Frank[a]
Ein langer Weg
Wir wissen nun seit mehr als sieben Jahren, dass meine Frau ,etwas' im Kopf hat. Erst sechs Monate nach dem ersten Anfall wurde von ihrem Neurologen der Verdacht bestätigt, dass es sich um einen Tumor handelt. Nach Auskunft der Ärzte einer Uni-Klinik hat sie zu dem Zeitpunkt schon ca. 10 bis 15 Jahre mit dem Tumor gelebt.
Die ersten Jahre nach der Entdeckung war eigentlich nur das Bewusstsein um diesen ,Untermieter' vorhanden. Erst nach Jahren haben wir die zerstörerischen Wirkungen dieses Tumors auf unsere Beziehung bemerkt. Nach weiteren Jahren hat sich der Zustand meiner Frau so deutlich verschlechtert, dass sie während der Nacht nicht mehr ohne Aufsicht bleiben kann und auch nicht mehr ihrer Arbeit nachgehen kann.
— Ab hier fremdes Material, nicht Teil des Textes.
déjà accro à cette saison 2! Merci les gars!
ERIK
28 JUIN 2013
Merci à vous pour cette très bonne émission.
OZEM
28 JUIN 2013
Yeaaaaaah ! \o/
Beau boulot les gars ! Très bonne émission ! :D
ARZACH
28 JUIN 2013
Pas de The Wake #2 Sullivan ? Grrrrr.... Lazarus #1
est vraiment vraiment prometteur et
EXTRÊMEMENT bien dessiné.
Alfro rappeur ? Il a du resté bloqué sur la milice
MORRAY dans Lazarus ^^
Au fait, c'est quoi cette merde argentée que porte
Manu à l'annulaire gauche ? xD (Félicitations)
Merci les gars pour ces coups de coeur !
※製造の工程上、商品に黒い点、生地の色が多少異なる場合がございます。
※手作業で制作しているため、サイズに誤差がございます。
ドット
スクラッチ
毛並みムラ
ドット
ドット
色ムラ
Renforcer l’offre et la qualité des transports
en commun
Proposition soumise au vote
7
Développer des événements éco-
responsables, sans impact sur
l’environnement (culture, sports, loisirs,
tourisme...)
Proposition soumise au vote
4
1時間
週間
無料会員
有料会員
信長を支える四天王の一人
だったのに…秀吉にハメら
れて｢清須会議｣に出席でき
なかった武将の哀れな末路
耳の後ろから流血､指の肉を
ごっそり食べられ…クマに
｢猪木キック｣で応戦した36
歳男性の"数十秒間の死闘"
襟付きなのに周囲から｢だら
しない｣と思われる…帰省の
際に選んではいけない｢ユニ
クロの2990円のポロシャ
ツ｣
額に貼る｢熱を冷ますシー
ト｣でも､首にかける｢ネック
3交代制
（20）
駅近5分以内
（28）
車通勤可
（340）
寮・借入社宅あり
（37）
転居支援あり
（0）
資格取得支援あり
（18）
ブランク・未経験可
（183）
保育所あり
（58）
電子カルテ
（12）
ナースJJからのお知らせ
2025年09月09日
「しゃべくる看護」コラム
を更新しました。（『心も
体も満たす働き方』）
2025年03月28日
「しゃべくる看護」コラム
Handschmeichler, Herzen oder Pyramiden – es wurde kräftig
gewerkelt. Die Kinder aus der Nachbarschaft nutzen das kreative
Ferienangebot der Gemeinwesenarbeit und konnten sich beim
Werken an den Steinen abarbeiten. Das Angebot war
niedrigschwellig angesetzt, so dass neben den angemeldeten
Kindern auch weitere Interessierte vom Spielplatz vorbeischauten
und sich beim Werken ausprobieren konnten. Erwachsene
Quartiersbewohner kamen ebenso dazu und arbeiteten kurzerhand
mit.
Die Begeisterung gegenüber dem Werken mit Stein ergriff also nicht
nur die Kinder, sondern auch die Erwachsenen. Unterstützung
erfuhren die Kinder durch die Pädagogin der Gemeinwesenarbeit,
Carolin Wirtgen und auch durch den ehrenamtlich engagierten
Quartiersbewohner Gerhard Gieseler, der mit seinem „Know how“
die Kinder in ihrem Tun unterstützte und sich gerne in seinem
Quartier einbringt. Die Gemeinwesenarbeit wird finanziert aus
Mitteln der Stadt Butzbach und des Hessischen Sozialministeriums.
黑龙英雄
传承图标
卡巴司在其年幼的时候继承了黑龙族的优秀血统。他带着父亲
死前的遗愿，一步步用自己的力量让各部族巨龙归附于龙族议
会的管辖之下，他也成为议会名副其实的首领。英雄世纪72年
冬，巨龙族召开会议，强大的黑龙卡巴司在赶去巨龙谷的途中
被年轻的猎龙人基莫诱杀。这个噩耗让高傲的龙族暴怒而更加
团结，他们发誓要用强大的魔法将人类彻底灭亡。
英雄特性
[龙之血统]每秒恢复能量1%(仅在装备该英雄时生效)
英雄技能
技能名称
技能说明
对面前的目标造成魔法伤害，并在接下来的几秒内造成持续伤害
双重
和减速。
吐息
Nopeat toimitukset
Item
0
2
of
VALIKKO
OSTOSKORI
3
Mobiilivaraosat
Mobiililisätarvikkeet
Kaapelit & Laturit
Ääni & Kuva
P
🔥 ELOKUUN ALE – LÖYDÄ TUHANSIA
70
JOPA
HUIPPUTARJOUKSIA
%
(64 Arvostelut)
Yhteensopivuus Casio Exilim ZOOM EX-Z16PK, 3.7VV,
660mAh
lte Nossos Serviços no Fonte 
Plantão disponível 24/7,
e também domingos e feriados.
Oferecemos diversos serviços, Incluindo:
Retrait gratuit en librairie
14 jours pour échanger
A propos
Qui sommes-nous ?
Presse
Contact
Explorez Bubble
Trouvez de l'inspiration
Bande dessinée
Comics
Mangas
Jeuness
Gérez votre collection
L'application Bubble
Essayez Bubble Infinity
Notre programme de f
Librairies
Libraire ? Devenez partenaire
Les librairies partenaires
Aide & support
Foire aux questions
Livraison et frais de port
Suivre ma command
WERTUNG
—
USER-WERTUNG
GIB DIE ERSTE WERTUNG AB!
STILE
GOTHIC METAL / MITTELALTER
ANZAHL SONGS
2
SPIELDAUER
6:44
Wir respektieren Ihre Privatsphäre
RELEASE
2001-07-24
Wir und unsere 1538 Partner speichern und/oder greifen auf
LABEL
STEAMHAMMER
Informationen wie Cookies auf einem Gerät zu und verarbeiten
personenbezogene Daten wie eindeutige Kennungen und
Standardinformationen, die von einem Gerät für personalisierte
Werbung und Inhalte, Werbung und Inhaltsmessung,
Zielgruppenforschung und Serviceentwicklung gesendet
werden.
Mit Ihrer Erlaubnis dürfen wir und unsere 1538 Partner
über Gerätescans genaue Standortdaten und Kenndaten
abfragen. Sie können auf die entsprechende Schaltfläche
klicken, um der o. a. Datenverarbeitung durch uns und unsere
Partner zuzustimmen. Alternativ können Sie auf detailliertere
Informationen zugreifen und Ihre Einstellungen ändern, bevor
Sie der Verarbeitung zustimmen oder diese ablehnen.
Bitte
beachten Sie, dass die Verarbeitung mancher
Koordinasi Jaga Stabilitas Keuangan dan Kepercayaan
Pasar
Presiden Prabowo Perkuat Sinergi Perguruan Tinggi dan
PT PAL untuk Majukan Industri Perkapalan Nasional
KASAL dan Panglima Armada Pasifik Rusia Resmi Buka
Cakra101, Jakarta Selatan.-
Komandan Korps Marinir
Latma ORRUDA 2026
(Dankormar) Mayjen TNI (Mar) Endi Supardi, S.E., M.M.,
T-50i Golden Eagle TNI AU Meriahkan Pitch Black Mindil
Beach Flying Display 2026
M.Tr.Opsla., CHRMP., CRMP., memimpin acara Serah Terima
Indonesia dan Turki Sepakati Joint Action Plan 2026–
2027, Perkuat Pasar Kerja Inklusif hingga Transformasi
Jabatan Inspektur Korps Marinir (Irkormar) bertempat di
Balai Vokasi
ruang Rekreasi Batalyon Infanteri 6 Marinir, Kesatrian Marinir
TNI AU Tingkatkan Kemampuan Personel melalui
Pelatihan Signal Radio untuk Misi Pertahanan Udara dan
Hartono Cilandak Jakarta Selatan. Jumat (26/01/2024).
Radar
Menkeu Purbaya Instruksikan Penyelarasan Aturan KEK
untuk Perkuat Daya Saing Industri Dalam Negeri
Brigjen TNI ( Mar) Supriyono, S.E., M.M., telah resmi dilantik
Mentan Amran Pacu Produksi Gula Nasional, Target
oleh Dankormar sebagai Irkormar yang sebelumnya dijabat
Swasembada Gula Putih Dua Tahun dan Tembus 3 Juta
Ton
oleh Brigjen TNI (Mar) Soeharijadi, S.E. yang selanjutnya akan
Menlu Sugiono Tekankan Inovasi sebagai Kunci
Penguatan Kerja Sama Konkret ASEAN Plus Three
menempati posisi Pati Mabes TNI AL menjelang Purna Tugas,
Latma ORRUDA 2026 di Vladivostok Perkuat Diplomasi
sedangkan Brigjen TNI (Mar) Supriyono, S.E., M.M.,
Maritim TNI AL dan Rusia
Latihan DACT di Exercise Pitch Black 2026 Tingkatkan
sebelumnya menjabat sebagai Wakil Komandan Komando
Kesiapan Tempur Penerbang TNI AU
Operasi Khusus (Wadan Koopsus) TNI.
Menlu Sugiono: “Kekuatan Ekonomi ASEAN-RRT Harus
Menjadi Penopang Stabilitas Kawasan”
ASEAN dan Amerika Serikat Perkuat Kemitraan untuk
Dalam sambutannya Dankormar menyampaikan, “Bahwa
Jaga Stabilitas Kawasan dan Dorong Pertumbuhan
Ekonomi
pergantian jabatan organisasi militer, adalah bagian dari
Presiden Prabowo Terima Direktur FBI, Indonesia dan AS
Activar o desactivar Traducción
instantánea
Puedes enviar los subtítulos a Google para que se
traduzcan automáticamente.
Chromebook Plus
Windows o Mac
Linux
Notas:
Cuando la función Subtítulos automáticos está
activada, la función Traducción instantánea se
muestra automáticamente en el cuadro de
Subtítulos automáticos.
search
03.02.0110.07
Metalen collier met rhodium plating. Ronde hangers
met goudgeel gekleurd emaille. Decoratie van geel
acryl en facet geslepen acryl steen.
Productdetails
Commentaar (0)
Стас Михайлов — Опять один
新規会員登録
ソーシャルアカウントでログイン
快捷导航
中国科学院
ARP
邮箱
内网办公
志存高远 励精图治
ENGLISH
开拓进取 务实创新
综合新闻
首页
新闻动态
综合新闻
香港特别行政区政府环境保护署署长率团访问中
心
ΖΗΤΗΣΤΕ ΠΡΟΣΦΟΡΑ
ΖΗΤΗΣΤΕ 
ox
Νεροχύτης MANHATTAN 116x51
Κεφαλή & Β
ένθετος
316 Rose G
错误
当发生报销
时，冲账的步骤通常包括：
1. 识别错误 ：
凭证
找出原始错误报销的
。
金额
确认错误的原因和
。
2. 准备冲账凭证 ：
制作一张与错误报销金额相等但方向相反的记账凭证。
Die schleichende Rückentwicklung auf das geistige Niveau eines Kindes in den letzten Jahren und Monaten ist auch nicht spurlos an mir und unserer Tochter vorbeigegangen. Unsere Tochter äußert ihre Probleme mit der Situation durch massive Schulprobleme, ich habe zwischenzeitlich nicht nur berufliche Probleme sondern auch Probleme in meiner sexuellen Ausrichtung. Symptome die ich aus meiner Pubertät schon kannte sind in sehr viel heftigerer Form in den letzten 2 ½ Jahren, besonders in den letzten 12 Monaten, wieder aufgetreten. Es ist ein nicht mehr endender Zwang, der von vielen Bereichen meines Lebens Besitz ergreift. Da ich durch meine Frau, von der ich mich auch wegen der jetzt schon stark belasteten Tochter nicht trennen möchte, meine sexuellen Begierden nicht mehr befriedigt bekomme, flüchte ich mich mehr und mehr in diese sexuelle Scheinwelt deren Ende und Folgen ich in der Zwischenzeit nicht mehr erkennen und abschätzen kann. Ich habe nicht mehr die Kraft neben den anderen Dingen auch noch dort zu kämpfen. Ich lasse mich dort einfach treiben und gerade immer mehr in den Abgrund. Die Verheimlichung dieser Neigungen vor meiner Frau führt dann immer noch zu zusätzlichen Konflikten. Gesprächsgruppen und zeitweise Trennung reichen schon lange nicht mehr. Die Wirkung solcher Maßnahmen ist immer nach kurzer Zeit wieder neutralisiert.
Medizinisch geht der Weg meiner Frau scheinbar dem Ende zu. In der vergangenen Woche hat der Arzt die Chemo abgesetzt und es besteht der Verdacht auf weitere Tumore in den Nieren und unter Umständen auch in der Lunge.
Wie lange der Weg aber noch ist und wie lange ich ihn wenigstens nach außen noch verkrafte weiß ich nicht. Auch kann ich das Ausmaß der Altlasten für unser weiteres Leben nicht absehen.